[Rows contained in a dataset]
-*-
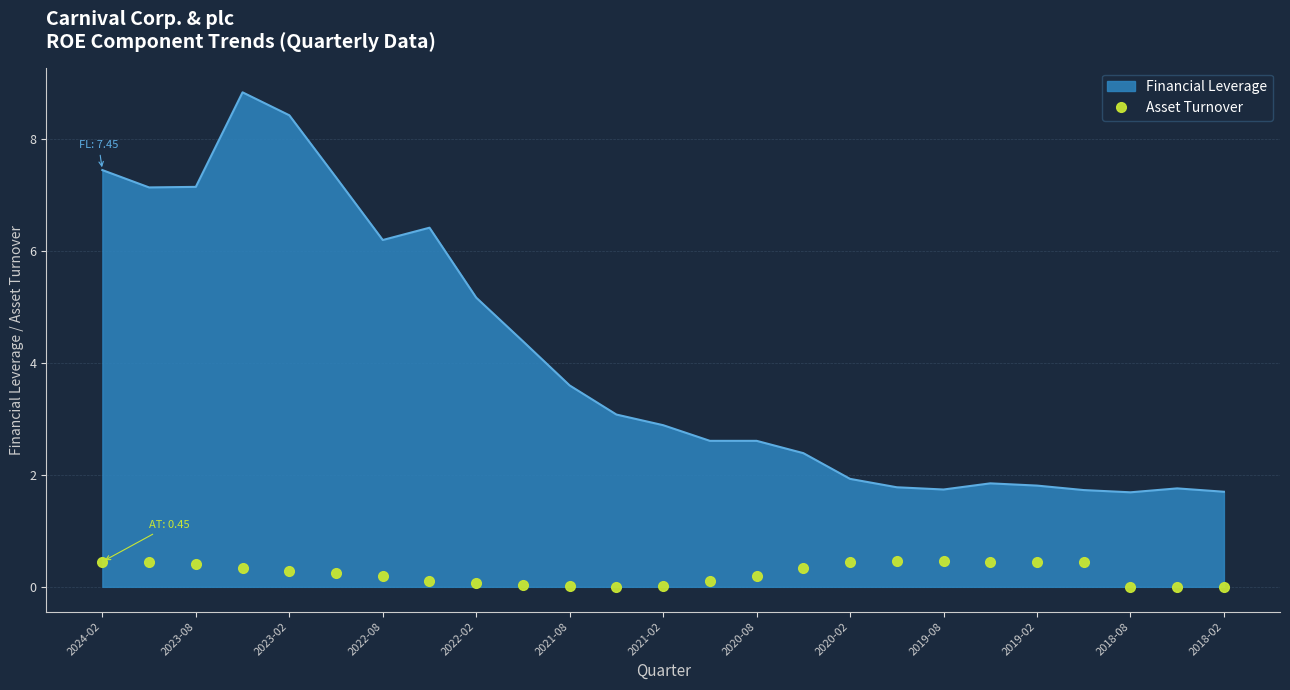

Count the number of categories in the chart.

25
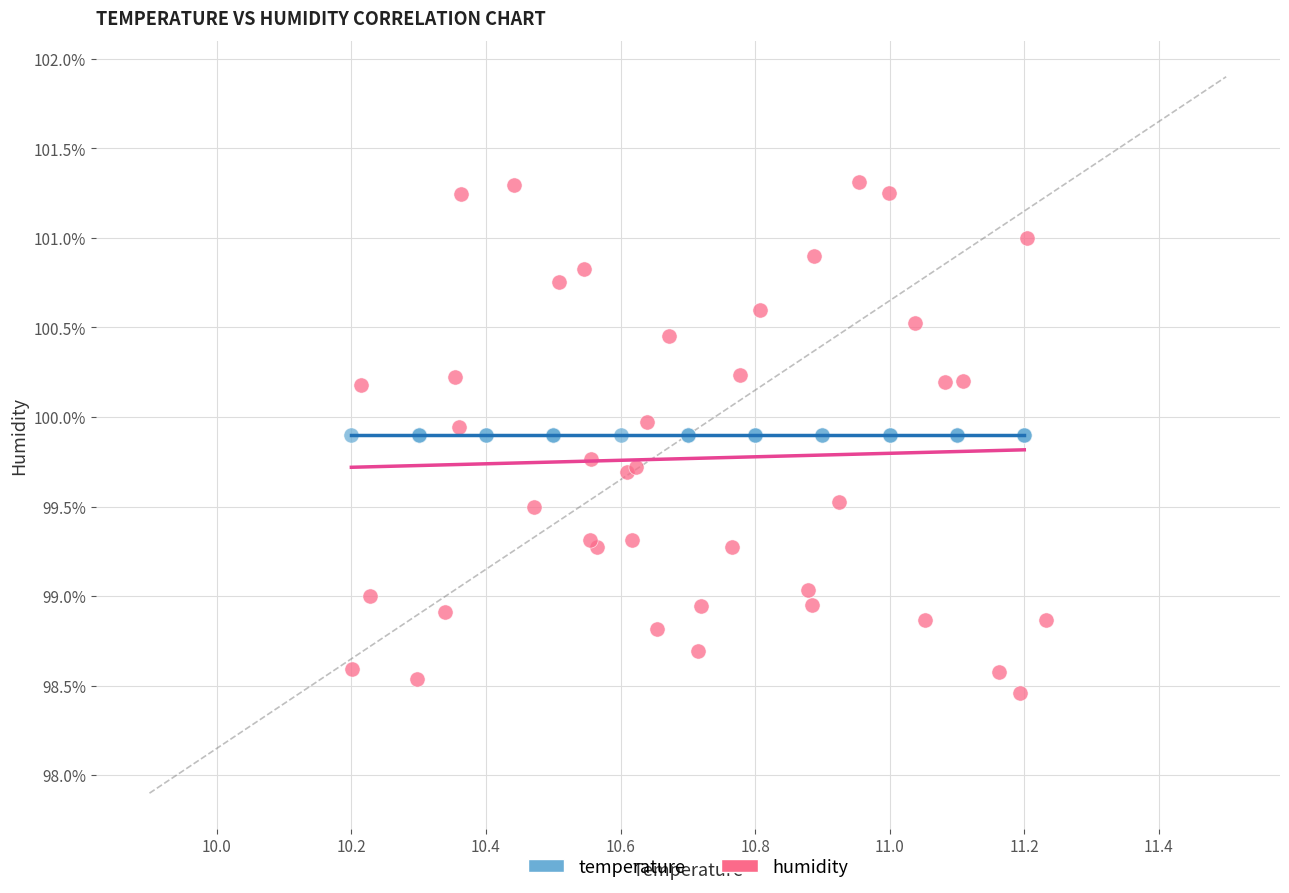

Which series reaches the minimum Y coordinate?

humidity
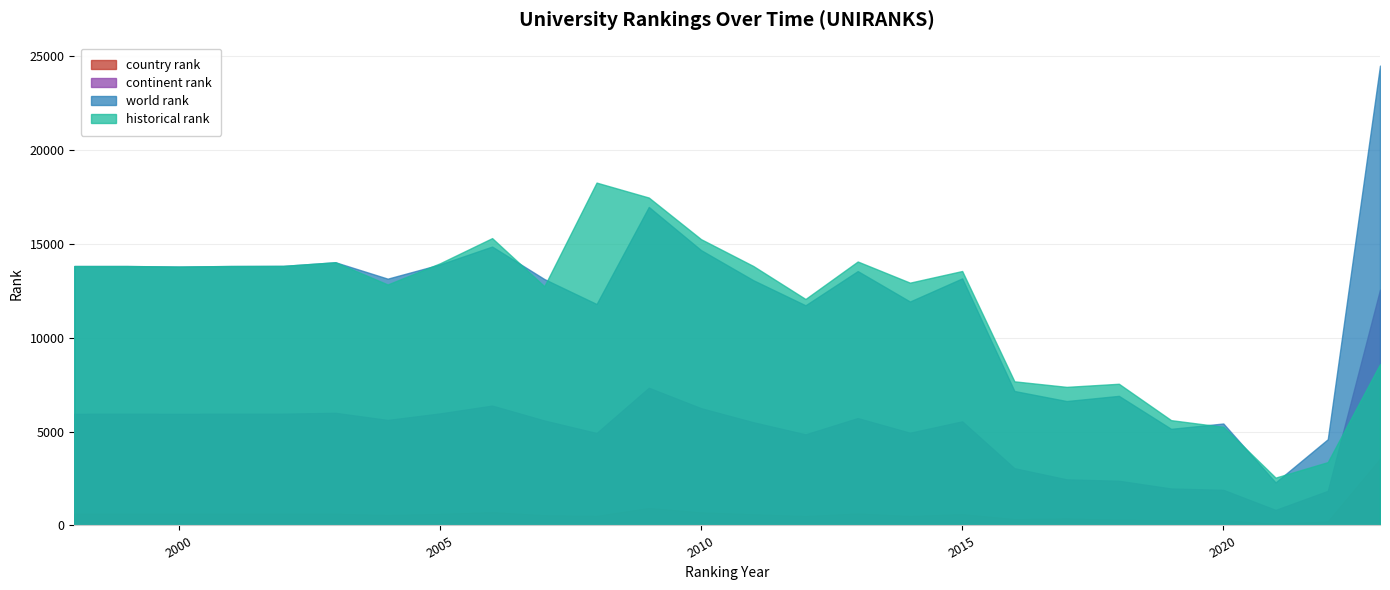

Read the continent rank value at 2012.

4853.0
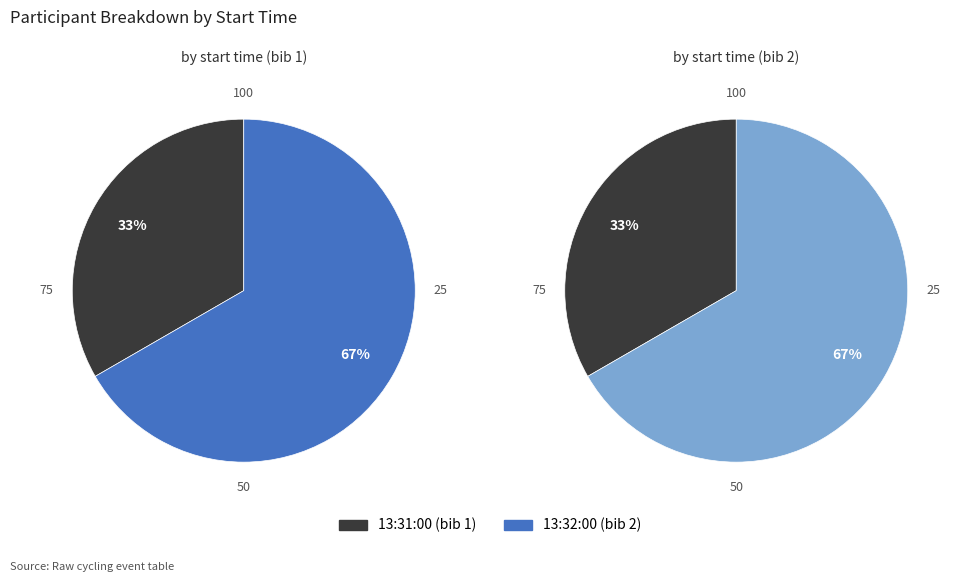

What is the largest slice in the pie chart?

13:32:00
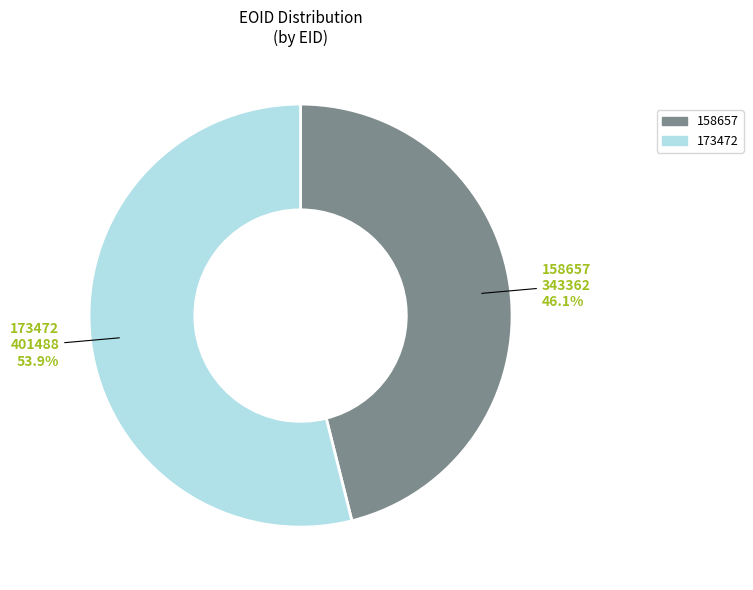

To the nearest percent, what is the difference between the largest and smallest slice percentages?

8%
-*-
### Exercise prompt:
Output verbatim every line of the rows from the line containing "Which series reaches" through the final row, including both ends. Omit the pictures from your output.

### Your response:
Which series reaches the minimum Y coordinate?

humidity

Read the continent rank value at 2012.

4853.0

What is the largest slice in the pie chart?

13:32:00

To the nearest percent, what is the difference between the largest and smallest slice percentages?

8%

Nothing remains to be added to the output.